What you need to do:
Please copy each line of the records below that holds the word "valve".

- - -

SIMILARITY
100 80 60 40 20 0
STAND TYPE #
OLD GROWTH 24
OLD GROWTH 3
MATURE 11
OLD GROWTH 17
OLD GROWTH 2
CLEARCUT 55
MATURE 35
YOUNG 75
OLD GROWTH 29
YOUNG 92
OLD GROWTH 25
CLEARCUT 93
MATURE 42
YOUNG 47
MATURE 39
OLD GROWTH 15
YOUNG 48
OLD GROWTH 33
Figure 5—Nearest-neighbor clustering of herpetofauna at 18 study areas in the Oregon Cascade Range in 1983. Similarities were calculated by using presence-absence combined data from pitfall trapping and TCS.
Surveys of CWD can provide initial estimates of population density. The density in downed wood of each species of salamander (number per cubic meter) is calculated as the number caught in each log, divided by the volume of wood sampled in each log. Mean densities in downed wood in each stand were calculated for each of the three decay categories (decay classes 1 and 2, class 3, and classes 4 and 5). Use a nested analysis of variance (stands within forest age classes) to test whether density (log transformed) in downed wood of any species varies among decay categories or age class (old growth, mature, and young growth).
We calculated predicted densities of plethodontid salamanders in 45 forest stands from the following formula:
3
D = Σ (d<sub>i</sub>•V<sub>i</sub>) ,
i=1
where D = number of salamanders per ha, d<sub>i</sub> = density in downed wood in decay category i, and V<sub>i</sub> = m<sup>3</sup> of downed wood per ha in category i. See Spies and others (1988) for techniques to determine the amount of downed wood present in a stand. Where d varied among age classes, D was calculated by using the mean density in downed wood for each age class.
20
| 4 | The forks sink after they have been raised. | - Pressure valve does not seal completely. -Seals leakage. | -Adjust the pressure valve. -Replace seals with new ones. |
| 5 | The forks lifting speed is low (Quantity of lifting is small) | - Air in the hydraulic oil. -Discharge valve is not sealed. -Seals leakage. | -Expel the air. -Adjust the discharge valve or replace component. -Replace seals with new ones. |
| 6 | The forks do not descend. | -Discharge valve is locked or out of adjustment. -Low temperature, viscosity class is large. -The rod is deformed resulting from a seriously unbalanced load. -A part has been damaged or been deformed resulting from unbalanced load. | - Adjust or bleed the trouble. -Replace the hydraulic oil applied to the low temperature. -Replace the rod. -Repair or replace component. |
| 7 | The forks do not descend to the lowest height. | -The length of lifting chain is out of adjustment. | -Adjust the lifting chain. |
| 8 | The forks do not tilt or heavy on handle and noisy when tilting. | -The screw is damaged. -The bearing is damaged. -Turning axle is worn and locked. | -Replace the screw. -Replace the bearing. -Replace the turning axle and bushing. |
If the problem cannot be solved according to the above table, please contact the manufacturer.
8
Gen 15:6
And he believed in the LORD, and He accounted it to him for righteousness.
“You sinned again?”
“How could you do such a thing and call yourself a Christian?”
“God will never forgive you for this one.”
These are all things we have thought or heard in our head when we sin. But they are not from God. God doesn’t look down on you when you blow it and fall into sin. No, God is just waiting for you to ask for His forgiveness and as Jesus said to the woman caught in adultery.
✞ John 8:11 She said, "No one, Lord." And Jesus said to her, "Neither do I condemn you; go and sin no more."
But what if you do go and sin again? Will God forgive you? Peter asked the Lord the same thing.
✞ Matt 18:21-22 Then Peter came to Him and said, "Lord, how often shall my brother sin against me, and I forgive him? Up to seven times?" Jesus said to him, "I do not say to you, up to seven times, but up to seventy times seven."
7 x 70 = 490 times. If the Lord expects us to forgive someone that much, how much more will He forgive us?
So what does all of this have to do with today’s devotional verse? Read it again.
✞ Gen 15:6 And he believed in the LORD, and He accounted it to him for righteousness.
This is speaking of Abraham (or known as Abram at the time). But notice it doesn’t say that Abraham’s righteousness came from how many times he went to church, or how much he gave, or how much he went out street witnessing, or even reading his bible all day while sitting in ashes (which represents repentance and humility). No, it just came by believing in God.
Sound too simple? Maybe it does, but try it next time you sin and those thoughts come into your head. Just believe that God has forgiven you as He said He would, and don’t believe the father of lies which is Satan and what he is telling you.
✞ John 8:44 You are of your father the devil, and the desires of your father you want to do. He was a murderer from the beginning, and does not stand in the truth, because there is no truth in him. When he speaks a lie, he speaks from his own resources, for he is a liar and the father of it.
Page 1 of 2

- - -

The completed task:
| 4 | The forks sink after they have been raised. | - Pressure valve does not seal completely. -Seals leakage. | -Adjust the pressure valve. -Replace seals with new ones. |
| 5 | The forks lifting speed is low (Quantity of lifting is small) | - Air in the hydraulic oil. -Discharge valve is not sealed. -Seals leakage. | -Expel the air. -Adjust the discharge valve or replace component. -Replace seals with new ones. |
| 6 | The forks do not descend. | -Discharge valve is locked or out of adjustment. -Low temperature, viscosity class is large. -The rod is deformed resulting from a seriously unbalanced load. -A part has been damaged or been deformed resulting from unbalanced load. | - Adjust or bleed the trouble. -Replace the hydraulic oil applied to the low temperature. -Replace the rod. -Repair or replace component. |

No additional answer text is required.